Speaking in the same place where Mr. Obama delivered a address on Afghanistan last week, the president catalogued his administration’s successes, but repeatedly looked ahead to the coming challenges.

“The challenge for future presidents and future Congresses is to ensure that America always stands with those seeking freedom — and never hesitates to shine the light of conscience on abuses of human rights across the world,” he said to several hundred members of the U.S. Agency for International Development.

The speech came as Mr. Obama, in the mold of President John F. Kennedy, prepared to ascend to the world stage by delivering an address on freedom to Berliners. He was to say that “no one nation, no matter how large or powerful, can defeat such challenges alone,” and, while defending America’s role is spreading freedom, note that “the view that America is part of what has gone wrong in our world, rather than a force to help make it right, has become all too common.”

But the president struck a completely different tone, mentioning the September 11 attacks four times and once again decalring that “to protect America, we must fight the enemy abroad so we don’t have to face them here at home.”

“Over the past seven years, this is exactly what we have done.

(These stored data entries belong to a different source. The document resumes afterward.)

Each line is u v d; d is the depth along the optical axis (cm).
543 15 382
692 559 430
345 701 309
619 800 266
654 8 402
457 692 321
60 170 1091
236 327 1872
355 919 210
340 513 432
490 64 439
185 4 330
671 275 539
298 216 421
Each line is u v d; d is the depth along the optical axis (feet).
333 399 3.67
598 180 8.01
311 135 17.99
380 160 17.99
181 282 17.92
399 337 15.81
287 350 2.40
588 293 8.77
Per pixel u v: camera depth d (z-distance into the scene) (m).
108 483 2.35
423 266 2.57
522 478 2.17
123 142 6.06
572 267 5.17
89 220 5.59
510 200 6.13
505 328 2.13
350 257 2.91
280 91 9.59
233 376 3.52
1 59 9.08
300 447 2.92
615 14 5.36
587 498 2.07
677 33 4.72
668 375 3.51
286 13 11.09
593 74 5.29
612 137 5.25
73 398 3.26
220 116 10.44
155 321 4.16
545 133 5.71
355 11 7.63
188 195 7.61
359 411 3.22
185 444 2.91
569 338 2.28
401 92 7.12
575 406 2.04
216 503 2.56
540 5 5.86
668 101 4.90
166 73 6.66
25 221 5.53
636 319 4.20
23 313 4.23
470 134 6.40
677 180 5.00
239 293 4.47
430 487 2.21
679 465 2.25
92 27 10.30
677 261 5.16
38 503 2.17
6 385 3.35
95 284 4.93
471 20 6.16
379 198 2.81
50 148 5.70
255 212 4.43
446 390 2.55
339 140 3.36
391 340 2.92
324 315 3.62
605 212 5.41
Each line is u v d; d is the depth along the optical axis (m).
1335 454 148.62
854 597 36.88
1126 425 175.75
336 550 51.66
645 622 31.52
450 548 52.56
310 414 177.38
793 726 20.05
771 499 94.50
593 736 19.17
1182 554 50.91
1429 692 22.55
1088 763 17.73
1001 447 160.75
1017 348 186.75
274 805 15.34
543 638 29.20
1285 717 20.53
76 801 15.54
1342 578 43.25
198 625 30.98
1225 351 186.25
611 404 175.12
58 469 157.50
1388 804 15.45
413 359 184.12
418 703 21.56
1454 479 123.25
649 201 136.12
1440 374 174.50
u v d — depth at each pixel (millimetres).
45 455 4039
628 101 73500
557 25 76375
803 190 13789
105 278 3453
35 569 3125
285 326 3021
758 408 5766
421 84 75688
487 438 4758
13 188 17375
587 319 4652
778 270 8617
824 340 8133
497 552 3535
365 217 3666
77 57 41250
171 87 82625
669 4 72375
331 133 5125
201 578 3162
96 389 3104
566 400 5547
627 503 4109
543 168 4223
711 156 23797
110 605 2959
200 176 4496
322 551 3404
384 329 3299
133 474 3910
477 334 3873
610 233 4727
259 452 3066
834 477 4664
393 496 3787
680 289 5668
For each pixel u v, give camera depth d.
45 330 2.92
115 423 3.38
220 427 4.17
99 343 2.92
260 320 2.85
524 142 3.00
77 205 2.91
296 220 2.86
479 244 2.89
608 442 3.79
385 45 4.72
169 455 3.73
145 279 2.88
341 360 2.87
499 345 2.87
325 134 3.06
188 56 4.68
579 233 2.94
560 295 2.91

Since 9-11, we recognized that we’re at war and we must stop new attacks before they happen — not wait until after they happen,” he said.

“We’ve captured or killed thousands of terrorists, including most of those responsible for the September the 11th attacks. We’ve removed regimes in Afghanistan and Iraq that threatened our citizens and the peace in the world,” he said.

“And now we’re helping the people of those two nations fight the terrorists who want to establish new safe havens from which to launch attacks on America and our friends.”